The reliability of LLM judges in evaluations refers to how consistently and accurately large language models assess tasks or responses. Calibration measures how closely the model’s confidence matches actual correctness, while agreement evaluates how often different LLMs or human evaluators reach the same conclusions. High calibration and agreement indicate trustworthy, reproducible judgments, making LLMs valuable tools for evaluating AI outputs, benchmarking models, and automating assessment processes in research and industry.

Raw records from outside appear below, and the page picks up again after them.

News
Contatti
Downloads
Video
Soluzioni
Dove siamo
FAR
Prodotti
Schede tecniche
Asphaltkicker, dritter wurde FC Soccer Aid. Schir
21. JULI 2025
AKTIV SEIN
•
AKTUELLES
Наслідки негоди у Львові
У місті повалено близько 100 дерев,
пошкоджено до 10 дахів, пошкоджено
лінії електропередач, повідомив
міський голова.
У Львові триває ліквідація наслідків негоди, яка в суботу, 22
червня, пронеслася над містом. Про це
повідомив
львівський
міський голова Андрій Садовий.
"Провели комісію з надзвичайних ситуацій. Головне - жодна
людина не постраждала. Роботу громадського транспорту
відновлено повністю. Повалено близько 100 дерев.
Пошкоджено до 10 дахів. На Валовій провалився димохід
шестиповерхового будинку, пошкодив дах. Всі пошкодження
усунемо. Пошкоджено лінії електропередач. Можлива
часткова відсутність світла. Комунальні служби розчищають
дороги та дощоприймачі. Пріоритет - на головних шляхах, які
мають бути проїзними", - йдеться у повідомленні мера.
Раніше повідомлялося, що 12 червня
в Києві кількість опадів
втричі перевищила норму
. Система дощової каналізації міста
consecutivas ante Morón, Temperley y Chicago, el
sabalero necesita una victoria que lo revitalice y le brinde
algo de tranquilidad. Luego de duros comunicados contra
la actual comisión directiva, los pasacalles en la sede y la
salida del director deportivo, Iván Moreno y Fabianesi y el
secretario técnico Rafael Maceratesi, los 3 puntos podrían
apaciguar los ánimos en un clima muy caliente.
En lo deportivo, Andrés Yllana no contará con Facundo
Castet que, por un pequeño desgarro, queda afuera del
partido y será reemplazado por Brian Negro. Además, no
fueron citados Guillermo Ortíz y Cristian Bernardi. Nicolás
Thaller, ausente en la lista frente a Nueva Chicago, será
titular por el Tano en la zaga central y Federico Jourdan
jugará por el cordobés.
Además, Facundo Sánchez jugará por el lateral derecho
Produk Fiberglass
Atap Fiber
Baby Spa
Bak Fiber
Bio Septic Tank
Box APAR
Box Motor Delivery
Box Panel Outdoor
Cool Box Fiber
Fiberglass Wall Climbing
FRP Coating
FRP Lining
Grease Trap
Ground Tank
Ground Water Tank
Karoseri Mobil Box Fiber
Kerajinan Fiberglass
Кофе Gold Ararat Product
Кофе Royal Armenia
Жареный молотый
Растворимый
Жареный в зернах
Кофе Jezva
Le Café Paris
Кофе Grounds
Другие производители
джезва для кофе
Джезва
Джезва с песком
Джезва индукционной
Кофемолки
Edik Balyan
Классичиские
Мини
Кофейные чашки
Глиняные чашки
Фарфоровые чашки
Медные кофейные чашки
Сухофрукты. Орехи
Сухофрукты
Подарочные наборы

The reliability of LLM judges in evaluations refers to how consistently and accurately large language models assess tasks or responses. Calibration measures how closely the model’s confidence matches actual correctness, while agreement evaluates how often different LLMs or human evaluators reach the same conclusions. High calibration and agreement indicate trustworthy, reproducible judgments, making LLMs valuable tools for evaluating AI outputs, benchmarking models, and automating assessment processes in research and industry.
What is an LLM judge?
An LLM judge is a language model used to evaluate or score answers, outputs, or behaviors in a task, typically by prompting the model to rate quality, correctness, or alignment with criteria.
What does calibration mean in the context of LLM judges?
Calibration refers to how well the model's scored probabilities reflect real outcomes. A well-calibrated judge’s 0.7 score should correspond to about 70% of such cases being correct.
What is agreement when evaluating LLM judgments?
Agreement measures how consistently different judges rate the same item. High agreement means judges give similar scores; low agreement indicates subjectivity or ambiguity.
How is the reliability of LLM judges assessed?
Reliability is evaluated with metrics like inter-judge agreement (e.g., Cohen's or Fleiss' kappa), calibration measures, and correlations with gold standards, plus analyses of prompts and settings that affect scores.